My friend John Stoeckley ( http://www.stoeckley.com ) invited me to attend a Plein Air event in his hometown of Louisiana Missouri late last month. My initial thoughts were, “I suck at Plein Air, I’ve never done it. My watercolors are about control and planning… how could I get that kind of painting out side when the light changes by the minute?”
I could not pull this kind of loose painting off on the fly. So I told John “Yes, sure I’m interested.”
So I packed my art stuff up, trying to stay as portable as possible and drove to Louisiana. It was very cold for outdoor painting that morning. The temperature was somewhere in the mid 40’s and very windy. It didn’t warm up anywhere close to where my hands and fingertips were not tingling until around 2:00 PM or so. I was really stressed about producing something that would not look like some amateur slop poured onto a piece of watercolor paper.
The plan was to stay away from water, as it has been a subject that has brought me some frustration in past paintings. So I drove around good old downtown Louisiana for about 30 minutes, looking for the right spot. All this while I was worrying about starting too late and not finishing my painting on time. I ended up on a hill overlooking the Mississippi river, which was exactly where I went first, but skipped since it was overlooking the river (water). As I drove around the little town, I kept trying to find something that topped that location, and nothing came to me as I scanned around.

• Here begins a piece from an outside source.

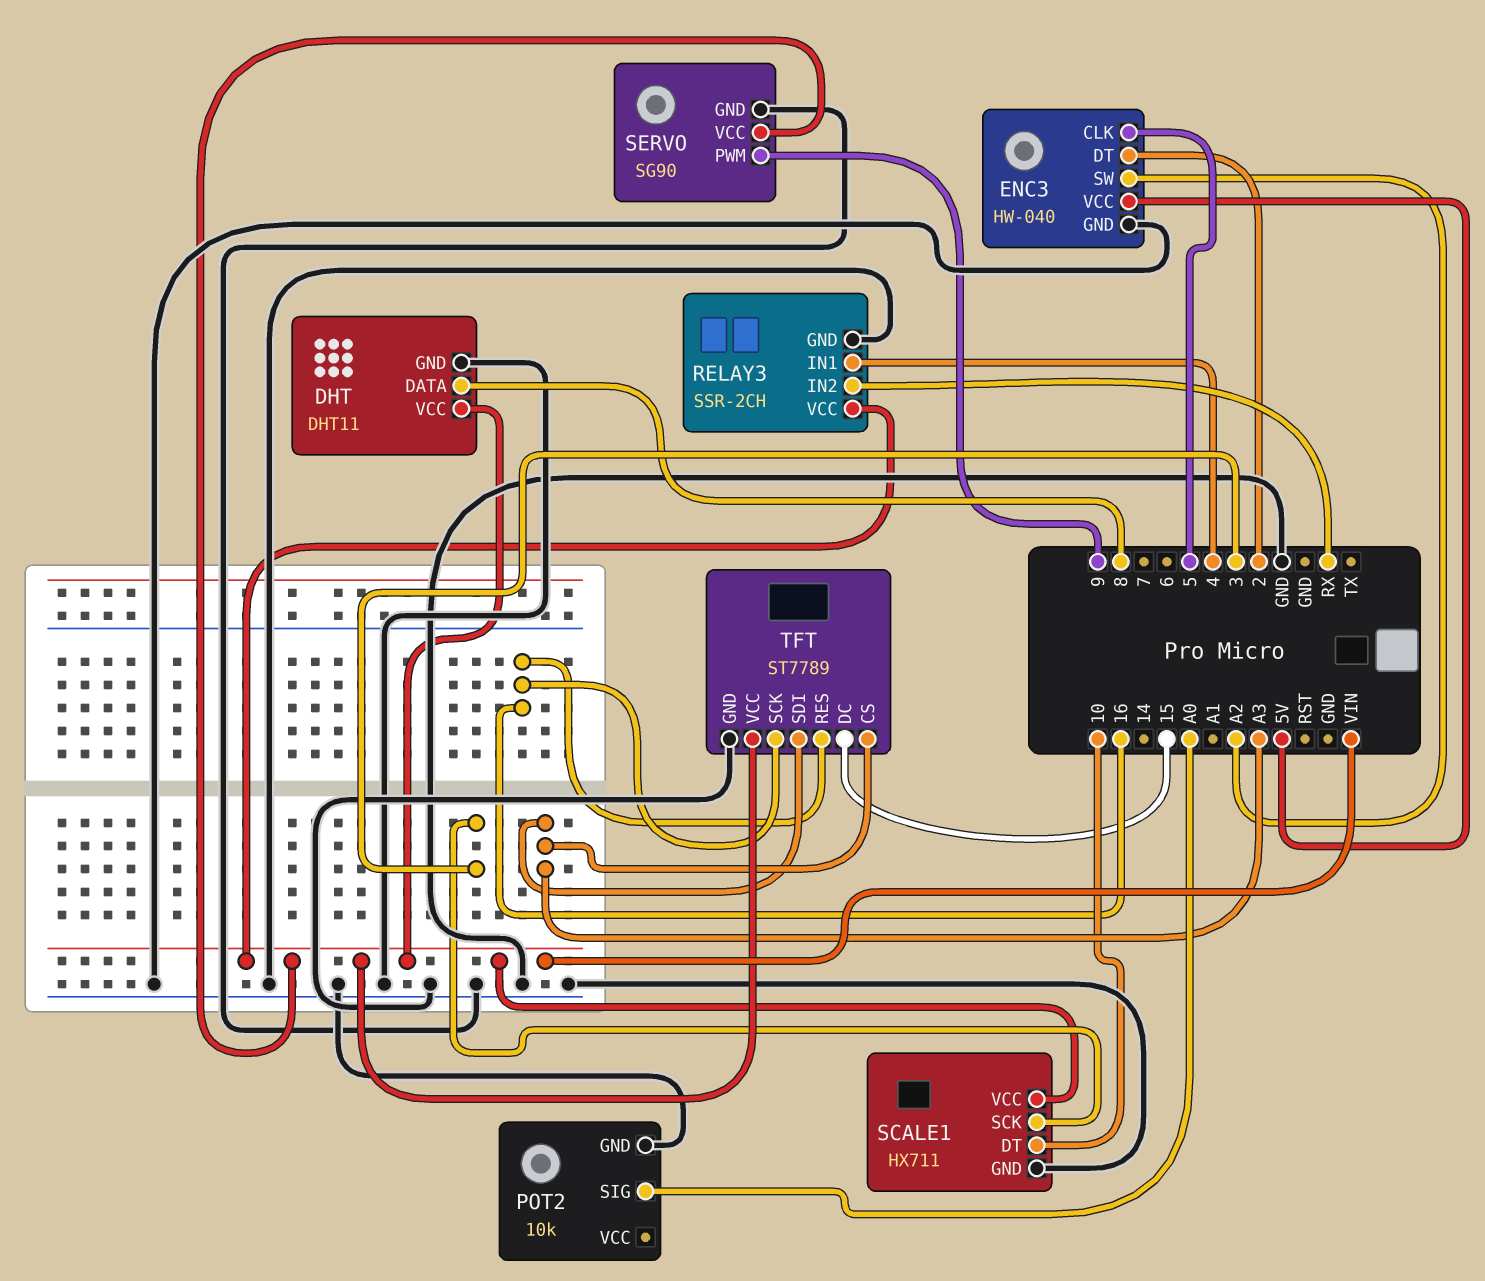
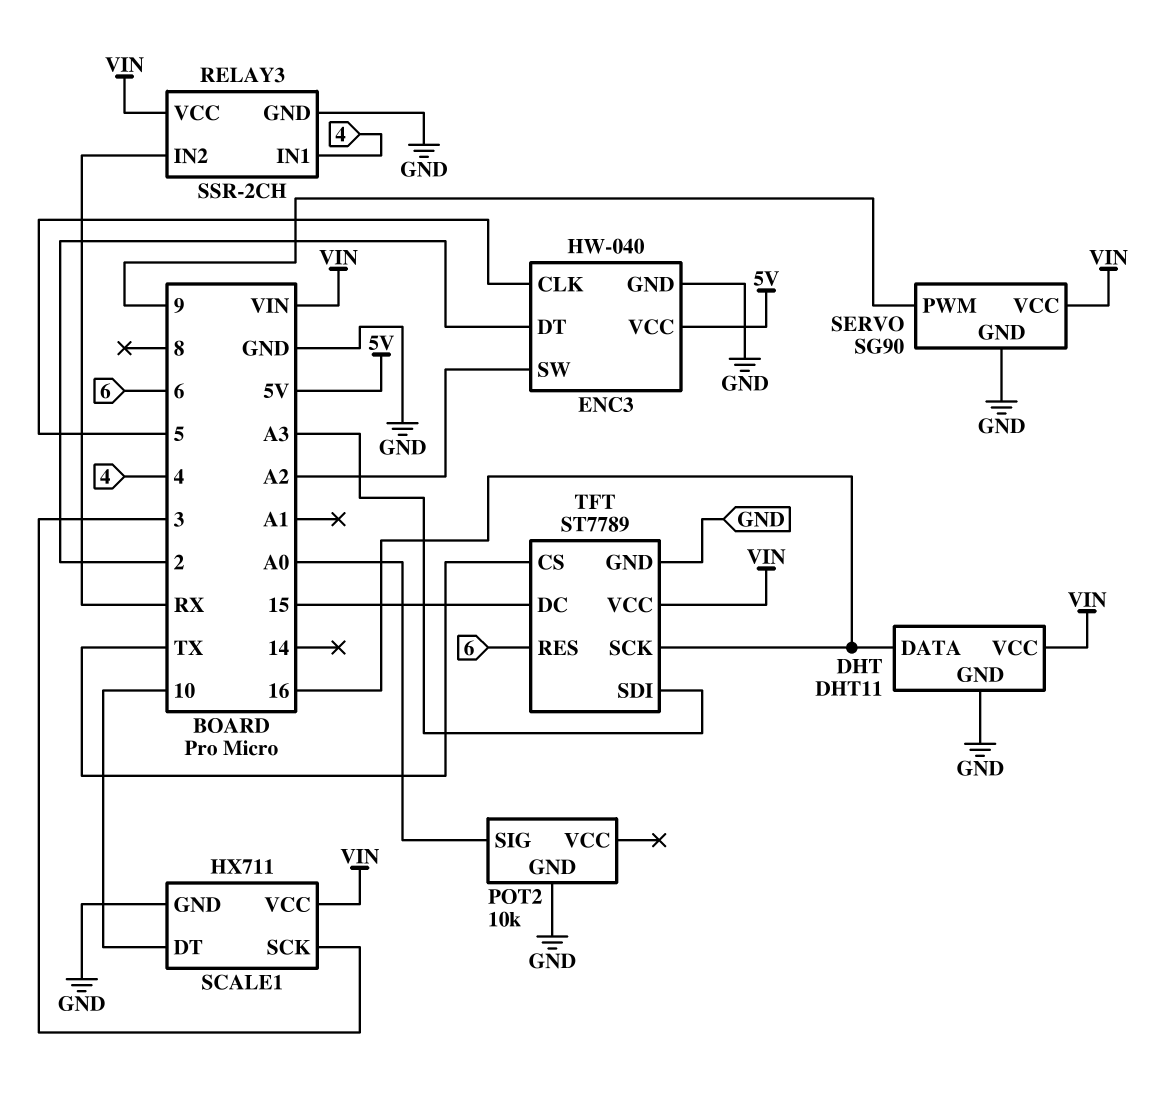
DHT pin DATA: 8 -> 16
TFT pin CS: A3 -> TX
TFT pin RES: 16 -> 6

So I went back to the hill again, to have a second look. The sun was blazing over the water, almost a white out light, it was beautiful and nothing matched the view. So I unpacked and started painting the scene in the photo above.
At no point was I happy with my progress. I almost called it quits a few times. Several people came up to watch and complimented my work. It was hard not to make up excuses to the friendly strangers, so I just smiled and thanked them. By the end I was cold, tired and had just about enough of this plein air stuff. I put about six hours into this picture and just could not see what anyone would like about it. If you know me well enough, you know that I’m my own worst critic and perhaps one of the better pessimists around. >:-]
Boy was I wrong… At the end of the days painting there was to be an art show for all the participants. Thankfully John has his frame shop just down the street so we framed my painting and I took it to the art show. The painting sold for $200.00 and I also received a peoples choice ribbon. What a great ending to a tough day painting outdoors for the first time in my life.
I learned a lot that day, and I know I will be doing more plein air painting, albeit when it’s warmer out! Painting this way really forces you to paint loose and fast and it has provided me with some counter balance to the tight representational work I normally do in my studio. Next time I paint outdoors, I’ll be better prepared and have a better, more positive expectation for this type of work.
Doing this makes one really appreciate the masters in the craft.